Social challenges analysis

Understanding social problems and how to address them is sounds straight forward but unfortunately, it’s NOT.  We help managers, decision makers and organizations designing development programs in various sectors establish the existing gaps to maximize impact by matching potential theories of change, reviewing existing knowledge, interviewing potential stake holders, collecting data from communities, and identifying key gaps.

Finding & Designing what works

In the real world, the one-size-fits-all and therefore simply replicating what worked in a different environment approach to solving local social solutions is outrageous, We help decision makers design interventions appropriately based on a thorough analysis of the existing challenges accompanied by piloting potential interventions. We then work hand in hand with with implementers to rigorously evaluate these potential solutions to make informed decisions before they are scaled up.

Rigorously evaluate potential solutions

In almost every situation, it is not obvious to know whether the intervention is impactful or not. Our major work is to assist policy influencing organizations, managers and of course clients to rigorously evaluate potential solutions to social needs before they are scaled up. How significant a solution will be determined by the problem itself? For example, inventing a new antacid is obviously less significant than finding a cure for cancer, but both can be evaluated.
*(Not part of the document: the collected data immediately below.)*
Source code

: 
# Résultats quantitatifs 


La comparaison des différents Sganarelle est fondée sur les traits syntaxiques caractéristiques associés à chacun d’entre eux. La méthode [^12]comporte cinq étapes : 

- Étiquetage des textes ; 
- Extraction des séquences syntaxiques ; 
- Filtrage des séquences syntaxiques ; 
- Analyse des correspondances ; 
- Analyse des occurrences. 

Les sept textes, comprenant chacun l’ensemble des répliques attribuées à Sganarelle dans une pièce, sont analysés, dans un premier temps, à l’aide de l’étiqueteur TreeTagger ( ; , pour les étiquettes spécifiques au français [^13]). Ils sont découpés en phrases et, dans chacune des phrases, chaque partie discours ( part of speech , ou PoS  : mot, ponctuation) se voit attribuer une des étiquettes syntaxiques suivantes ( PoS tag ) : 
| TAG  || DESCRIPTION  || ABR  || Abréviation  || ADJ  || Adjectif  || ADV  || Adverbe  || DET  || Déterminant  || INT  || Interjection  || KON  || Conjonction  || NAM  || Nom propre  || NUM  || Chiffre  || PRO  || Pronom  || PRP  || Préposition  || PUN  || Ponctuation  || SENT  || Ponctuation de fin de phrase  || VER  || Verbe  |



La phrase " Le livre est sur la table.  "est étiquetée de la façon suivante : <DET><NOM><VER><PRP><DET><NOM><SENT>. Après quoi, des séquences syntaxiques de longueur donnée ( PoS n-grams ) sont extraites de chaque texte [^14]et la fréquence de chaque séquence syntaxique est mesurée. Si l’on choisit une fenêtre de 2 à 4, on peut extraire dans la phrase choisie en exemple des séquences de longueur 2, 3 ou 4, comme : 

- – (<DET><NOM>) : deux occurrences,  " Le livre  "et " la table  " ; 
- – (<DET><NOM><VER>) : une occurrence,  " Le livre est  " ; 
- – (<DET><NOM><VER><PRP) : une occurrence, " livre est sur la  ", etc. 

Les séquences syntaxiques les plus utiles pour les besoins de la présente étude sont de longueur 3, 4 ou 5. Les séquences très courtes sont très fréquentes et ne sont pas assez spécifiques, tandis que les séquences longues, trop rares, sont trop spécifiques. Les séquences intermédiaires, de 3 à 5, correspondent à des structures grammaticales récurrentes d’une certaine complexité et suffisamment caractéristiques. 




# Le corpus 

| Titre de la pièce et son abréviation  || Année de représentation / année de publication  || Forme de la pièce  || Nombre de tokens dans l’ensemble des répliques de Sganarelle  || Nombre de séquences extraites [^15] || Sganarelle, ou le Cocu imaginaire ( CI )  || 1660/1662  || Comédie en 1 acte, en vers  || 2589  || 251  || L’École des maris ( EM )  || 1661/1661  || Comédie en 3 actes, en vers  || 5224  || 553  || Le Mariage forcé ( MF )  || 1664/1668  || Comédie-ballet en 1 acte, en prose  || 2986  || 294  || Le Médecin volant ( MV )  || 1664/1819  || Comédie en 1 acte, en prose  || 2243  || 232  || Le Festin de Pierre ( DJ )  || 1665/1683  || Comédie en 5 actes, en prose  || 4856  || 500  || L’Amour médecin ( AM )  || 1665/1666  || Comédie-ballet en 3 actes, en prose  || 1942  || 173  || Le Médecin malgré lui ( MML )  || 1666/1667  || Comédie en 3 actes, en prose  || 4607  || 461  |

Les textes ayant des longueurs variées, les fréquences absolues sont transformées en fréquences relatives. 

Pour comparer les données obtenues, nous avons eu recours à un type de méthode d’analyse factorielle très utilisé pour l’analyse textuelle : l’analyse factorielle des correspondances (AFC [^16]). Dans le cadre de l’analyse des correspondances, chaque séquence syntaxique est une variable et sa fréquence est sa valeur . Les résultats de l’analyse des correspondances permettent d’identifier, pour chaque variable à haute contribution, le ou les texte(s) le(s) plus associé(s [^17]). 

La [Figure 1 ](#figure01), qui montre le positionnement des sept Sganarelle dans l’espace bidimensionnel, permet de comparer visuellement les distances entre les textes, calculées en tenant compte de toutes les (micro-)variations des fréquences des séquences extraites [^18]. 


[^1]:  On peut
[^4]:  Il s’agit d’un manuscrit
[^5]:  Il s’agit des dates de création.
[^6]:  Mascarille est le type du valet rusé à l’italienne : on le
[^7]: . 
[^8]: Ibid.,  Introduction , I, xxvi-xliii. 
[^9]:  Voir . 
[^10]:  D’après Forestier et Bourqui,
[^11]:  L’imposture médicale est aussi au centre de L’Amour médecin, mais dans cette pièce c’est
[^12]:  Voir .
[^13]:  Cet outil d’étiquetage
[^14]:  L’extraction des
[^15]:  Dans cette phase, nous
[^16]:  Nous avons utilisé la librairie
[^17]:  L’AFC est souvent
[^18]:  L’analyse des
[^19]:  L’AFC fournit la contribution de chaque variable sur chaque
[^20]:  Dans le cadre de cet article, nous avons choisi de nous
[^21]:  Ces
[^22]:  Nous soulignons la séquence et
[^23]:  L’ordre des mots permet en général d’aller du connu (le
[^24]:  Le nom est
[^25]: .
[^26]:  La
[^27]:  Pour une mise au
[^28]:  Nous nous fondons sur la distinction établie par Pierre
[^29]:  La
We design our evaluations in a way that are:

Relevant and Context-specific

We design evaluations to help decision makers design projects while taking in account: for whom, under what contextual circumstances, and whether interventions are scalable in equitable ways.


Evaluation questions are developed thorough consultations with relevant communities and mapping their needs with our clients operations.


Our scientific studies may be designed in two ways:

  1. An experimental design, such as those used in randomized controlled trials, in which people who are similarly situated  are randomly assigned to a treatment group (those given the intervention) or a control group (those not provided with the intervention) and the outcomes of the two groups are compared at the end of the study; or
  2. A quasi-experimental design, in which  a control group is not used and instead the group that receives the service or program is compared to a group of people that are as similar as to the participant group as possible, but who did not receive this type of the intervention.

We select evaluation methods to maximize rigor within the operational and implementation constraints of our clients.


The essential feature of our approach is a responsiveness to key issues or problems especially those recognized by the local community. We slowly design our evaluations, with continuing adaptation of evaluation goal-setting and data-gathering while the people responsible for the evaluation become acquainted with the program and the evaluation context.